Quais Sao As Celulas Do Sistema Nervoso - Quais São As Celulas Do Sistema Nervoso - FDPLEARN
Quais São As Celulas Do Sistema Nervoso - FDPLEARN

O sistema nervoso não funciona por mágica, funciona por células

Ao responder quais sao as celulas do sistema nervoso, a maioria dos livros começa por neuronios e glia. Funciona na teoria. Na prática, quando você precisa aplicar isso — seja num relatório clínico, numa revisão acadêmica ou até numa discussão com colegas — percebe que a divisão binária é insuficiente. O sistema é muito mais bagunçado do que pintam nos resumos.

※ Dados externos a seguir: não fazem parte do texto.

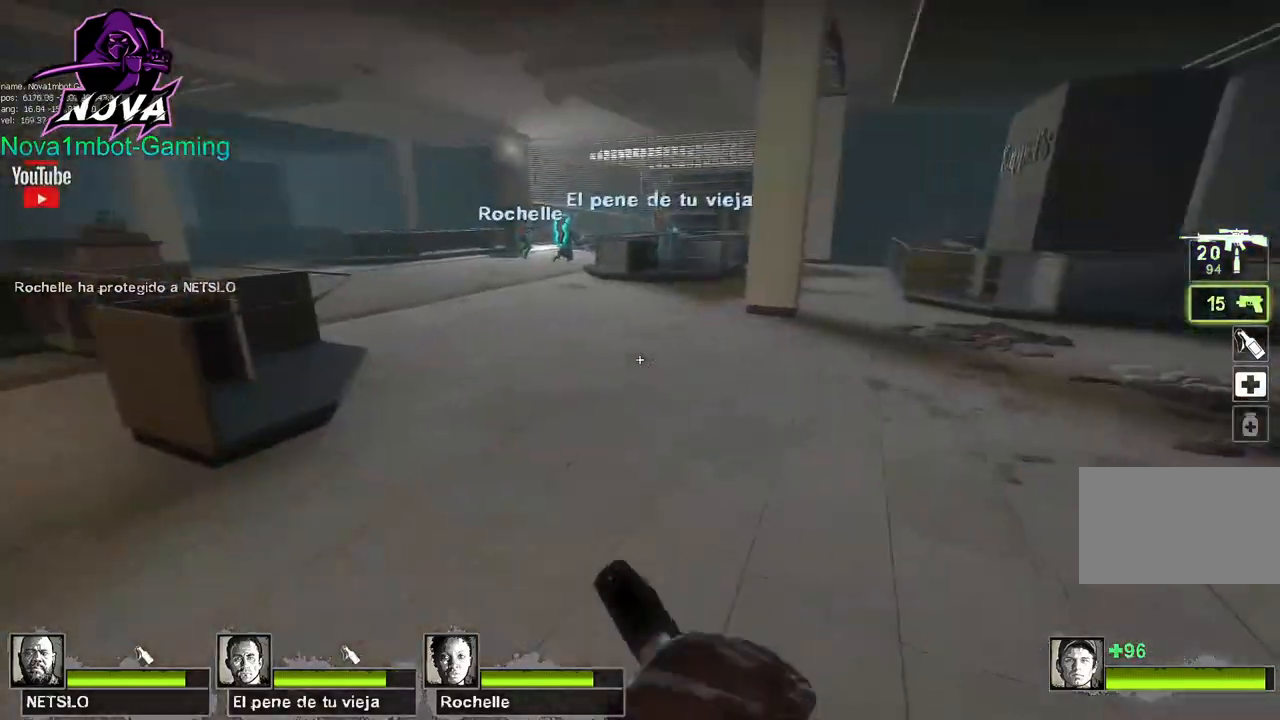
{"keys": ["w"], "mouse": [], "events": [[33, "q", "up"], [133, "q", "down"], [183, "d", "up"], [217, "q", "up"]]}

quais sao as celulas do sistema nervoso na realidade

Existem dois grupos principais, mas dentro deles há subtipos que fazem diferença real no diagnóstico e na interpretação de exames. Os neuronios são as células excitáveis, responsáveis por gerar e conduzir potenciais de ação. As células da glia são todas as outras, e elas não são apenas "células de suporte". Elas comandam sinapses, removem detritos, formam mielina e regulam o fluxo sanguíneo local. Chamam de neuroglia por tradição, mas "células não-neuronais" seria mais preciso. Dentro dos neuronios, a classificação funcional separa os sensoriais, motores e inter neurons. Mas a classificação morfologica também importa. neuronios pseudounipolares nos gânglios da raiz dorsal, neuronios bipolares na retina e no epitélio olfatório, e neuronios multipolares em praticamente todo o resto do SNC. A forma determina a função e a vulnerabilidade a patologias. Um neuronio bipolar da retina responde a estímulos luminosos com uma dinâmica completamente diferente de um motoneurônio alpha da medula. Não troque esses dois em nenhuma hipótese.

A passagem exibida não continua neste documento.